D’après mon expérience, faire un diplôme pour un job précis ou rechercher un job précis pour se reconvertir n’est pas forcément la meilleure des choses si on doute. Parce qu’on se dit qu’on va essayer de répondre à toutes les attentes de la fiche de poste, et faire en sorte de s’améliorer pour répondre à un·e recruteur·rice.

Une fois lors d’une enquête métier, la personne m’a demandé quel était mon conseil ultime, THE conseil. Je lui ai dit qu’ « à vouloir être bon·ne partout on est moyen·ne en tout, autant réfléchir à ses forces, se focaliser dessus et les rendre puissantes. On décide avec le cœur ce qui nous plaît en restant aligné·e avec ses valeurs. »

Surprise de ma réponse, elle m’a répondu « Si on m’avait dit ce genre de chose à l’école et tenu ce genre de discours je crois que j’aurai vu les choses autrement »

La valeur de ses choix

En atelier, pendant nos jeux, c’est récurrent les questionnements autour de la carrière. Car nous venons parfois bousculer sur les raisons réelles, motivations des personnes à rester dans une entreprise ou au contraire à aller trouver sa place ailleurs.

En réalité, pour ces personnes, ce n’est pas un mauvais choix d’être dans cette structure dans laquelle elles ne se sentent pas bien. Car finalement, elles ne s’étaient jamais posées pour savoir si elles se plaisaient là où elles sont. Certaines personnes ouvrent les yeux à ce moment là, et nous en parle à la fin de l’atelier ou reprennent contact avec nous ensuite car elles ont eu le courage de prendre une décision. C’est positif. Ces personnes comprennent enfin ce qu’elles veulent. Donc même en faisant des jobs qui ne te font pas danser la lambada tous les jours, ça a sa vertu. Un temps en tout cas, jusqu’à ce que la prise de conscience soit là. Ensuite il faut faire des choix. Et faire des choix, ça nous construit.

Prendre des décisions

Notre métier événementiel d’ailleurs, c’est de prendre des décisions, au quotidien. Je n’ai jamais calculé le nombre de décisions que je dois prendre dans un événement. Ni même avant pour sa prépa, mais ça doit être l’équivalent au nombre de fois où on touche son portable ^^ Il faut accepter de faire des choix, le choix d’une reconversion pro ou scolaire, le choix de continuer dans ces études là… C’est l’une des première compétences du métier alors autant commencer aujourd’hui.

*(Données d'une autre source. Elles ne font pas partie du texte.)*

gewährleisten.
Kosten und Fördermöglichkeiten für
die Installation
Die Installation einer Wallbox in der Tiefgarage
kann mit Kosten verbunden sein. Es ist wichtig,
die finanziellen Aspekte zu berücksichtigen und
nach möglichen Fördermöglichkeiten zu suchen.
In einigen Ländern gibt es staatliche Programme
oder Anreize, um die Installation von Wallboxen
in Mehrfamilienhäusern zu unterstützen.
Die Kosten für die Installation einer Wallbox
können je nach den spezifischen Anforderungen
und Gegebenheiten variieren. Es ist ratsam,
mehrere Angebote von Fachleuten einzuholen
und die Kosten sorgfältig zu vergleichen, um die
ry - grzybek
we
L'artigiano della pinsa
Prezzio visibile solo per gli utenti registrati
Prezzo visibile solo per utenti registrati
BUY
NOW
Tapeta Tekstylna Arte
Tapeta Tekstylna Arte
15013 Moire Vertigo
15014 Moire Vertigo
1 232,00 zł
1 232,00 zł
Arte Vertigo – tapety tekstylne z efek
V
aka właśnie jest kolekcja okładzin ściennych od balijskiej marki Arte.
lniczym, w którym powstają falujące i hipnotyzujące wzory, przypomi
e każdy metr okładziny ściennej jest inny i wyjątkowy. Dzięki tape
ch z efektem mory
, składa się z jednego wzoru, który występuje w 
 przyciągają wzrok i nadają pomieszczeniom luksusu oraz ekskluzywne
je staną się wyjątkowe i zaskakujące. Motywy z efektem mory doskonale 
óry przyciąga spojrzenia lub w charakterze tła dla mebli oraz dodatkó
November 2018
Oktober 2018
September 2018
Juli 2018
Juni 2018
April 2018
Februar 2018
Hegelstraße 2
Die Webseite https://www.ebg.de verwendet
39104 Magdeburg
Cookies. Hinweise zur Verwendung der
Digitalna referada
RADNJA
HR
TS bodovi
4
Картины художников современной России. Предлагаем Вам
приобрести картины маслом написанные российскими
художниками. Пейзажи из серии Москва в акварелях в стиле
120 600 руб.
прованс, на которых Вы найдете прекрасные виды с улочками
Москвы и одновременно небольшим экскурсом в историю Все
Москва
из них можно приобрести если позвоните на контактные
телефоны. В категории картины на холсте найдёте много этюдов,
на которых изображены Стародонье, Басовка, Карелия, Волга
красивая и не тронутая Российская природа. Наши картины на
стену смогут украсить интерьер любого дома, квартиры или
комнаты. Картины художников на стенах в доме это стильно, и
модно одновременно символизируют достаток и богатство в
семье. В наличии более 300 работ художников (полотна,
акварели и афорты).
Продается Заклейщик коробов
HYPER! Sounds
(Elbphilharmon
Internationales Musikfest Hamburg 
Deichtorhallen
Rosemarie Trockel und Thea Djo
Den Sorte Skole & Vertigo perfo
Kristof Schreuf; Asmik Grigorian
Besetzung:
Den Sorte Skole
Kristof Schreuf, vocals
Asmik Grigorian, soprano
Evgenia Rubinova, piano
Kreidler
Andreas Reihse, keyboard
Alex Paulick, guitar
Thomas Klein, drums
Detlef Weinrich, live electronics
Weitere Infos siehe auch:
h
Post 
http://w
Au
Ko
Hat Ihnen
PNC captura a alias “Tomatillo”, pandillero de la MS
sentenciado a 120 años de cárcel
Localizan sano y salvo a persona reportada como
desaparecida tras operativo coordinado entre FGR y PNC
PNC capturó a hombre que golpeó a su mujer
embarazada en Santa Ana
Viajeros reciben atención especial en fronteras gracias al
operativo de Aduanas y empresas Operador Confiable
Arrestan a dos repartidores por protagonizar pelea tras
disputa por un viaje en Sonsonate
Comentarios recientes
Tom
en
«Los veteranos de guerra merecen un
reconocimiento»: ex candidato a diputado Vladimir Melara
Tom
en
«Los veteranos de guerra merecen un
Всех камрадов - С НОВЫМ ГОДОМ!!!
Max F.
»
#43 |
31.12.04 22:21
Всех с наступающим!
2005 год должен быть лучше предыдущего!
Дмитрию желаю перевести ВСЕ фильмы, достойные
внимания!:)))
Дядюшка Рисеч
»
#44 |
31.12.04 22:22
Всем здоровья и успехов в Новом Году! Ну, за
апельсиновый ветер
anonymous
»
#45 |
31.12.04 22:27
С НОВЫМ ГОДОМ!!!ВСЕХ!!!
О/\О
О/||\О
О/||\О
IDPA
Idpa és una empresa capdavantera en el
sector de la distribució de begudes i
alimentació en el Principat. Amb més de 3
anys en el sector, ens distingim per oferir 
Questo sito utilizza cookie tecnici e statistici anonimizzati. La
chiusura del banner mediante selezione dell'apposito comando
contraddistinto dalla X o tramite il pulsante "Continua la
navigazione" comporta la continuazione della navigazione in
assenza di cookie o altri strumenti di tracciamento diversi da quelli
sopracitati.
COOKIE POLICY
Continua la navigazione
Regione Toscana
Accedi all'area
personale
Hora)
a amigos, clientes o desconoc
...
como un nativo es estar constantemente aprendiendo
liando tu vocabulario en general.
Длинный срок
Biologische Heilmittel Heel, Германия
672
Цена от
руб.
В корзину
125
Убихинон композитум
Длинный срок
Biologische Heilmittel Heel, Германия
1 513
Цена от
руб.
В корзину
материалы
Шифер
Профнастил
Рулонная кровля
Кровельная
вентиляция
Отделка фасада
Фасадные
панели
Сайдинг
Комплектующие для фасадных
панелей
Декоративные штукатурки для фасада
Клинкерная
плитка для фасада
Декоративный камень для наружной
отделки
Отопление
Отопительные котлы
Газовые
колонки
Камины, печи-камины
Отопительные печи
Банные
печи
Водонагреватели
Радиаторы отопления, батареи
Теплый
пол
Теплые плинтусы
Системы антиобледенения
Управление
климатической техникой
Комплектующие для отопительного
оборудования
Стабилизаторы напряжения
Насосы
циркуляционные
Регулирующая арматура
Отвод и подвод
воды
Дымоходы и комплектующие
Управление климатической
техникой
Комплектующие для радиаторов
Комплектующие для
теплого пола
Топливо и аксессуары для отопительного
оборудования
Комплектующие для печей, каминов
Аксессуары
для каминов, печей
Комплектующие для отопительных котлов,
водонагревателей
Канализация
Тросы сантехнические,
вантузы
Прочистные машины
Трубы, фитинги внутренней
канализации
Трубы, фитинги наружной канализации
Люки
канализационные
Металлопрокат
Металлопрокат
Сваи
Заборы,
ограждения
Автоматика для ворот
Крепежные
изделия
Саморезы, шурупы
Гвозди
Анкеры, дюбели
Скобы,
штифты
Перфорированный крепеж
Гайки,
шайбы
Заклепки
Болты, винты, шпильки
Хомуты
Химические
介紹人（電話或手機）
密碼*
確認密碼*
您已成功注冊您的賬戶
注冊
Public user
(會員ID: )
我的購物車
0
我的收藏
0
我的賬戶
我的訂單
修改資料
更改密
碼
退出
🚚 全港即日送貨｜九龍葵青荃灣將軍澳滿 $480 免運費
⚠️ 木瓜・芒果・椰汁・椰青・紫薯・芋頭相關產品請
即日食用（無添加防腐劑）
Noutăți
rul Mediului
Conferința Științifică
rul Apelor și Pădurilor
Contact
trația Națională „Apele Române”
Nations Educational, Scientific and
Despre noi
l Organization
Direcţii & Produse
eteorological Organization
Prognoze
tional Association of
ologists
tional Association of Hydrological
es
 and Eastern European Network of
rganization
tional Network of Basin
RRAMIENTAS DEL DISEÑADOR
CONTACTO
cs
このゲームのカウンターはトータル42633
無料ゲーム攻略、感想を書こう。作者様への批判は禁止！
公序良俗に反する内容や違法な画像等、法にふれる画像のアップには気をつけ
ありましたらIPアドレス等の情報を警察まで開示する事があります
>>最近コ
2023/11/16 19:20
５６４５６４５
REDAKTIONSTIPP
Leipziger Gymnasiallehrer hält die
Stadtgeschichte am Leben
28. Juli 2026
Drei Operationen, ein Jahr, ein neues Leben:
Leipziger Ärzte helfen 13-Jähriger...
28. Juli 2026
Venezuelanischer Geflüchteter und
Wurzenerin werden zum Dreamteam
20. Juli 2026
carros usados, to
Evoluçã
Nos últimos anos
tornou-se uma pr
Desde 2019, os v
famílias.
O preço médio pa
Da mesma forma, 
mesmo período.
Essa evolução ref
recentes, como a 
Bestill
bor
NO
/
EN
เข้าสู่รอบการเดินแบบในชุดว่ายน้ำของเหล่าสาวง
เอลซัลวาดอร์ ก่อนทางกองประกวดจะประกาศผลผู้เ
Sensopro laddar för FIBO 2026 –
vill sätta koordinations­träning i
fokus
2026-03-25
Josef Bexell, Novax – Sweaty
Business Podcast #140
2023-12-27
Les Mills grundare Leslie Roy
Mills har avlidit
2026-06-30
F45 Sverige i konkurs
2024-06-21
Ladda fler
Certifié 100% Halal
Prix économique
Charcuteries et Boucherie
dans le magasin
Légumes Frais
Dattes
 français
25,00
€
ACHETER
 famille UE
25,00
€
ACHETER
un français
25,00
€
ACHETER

Je me souviens ado, d’un élève en 1ere ou terminale qui ne cessait de souvent nous répéter « On a toujours le choix », ça m’énervaiiiiiit. Je me disais « Mais non voyons il y a des fois où on nous laisse pas le choix, ou bien c’est insupportable dans les 2 cas… » Puis, en débutant ma carrière, j’ai enfin compris ce qu’il voulait dire. On a toujours le choix. Alors oui, les choix qui s’offrent à nous ne sont pas toujours ceux que l’on voudrait. Mais on peut aussi faire le choix de ne prendre aucun de ces choix et créer une nouvelle opportunité qui est un choix plus acceptable.

Ce qui est certain, c’est que chaque choix que j’ai fais, a fais de moi la femme que je suis.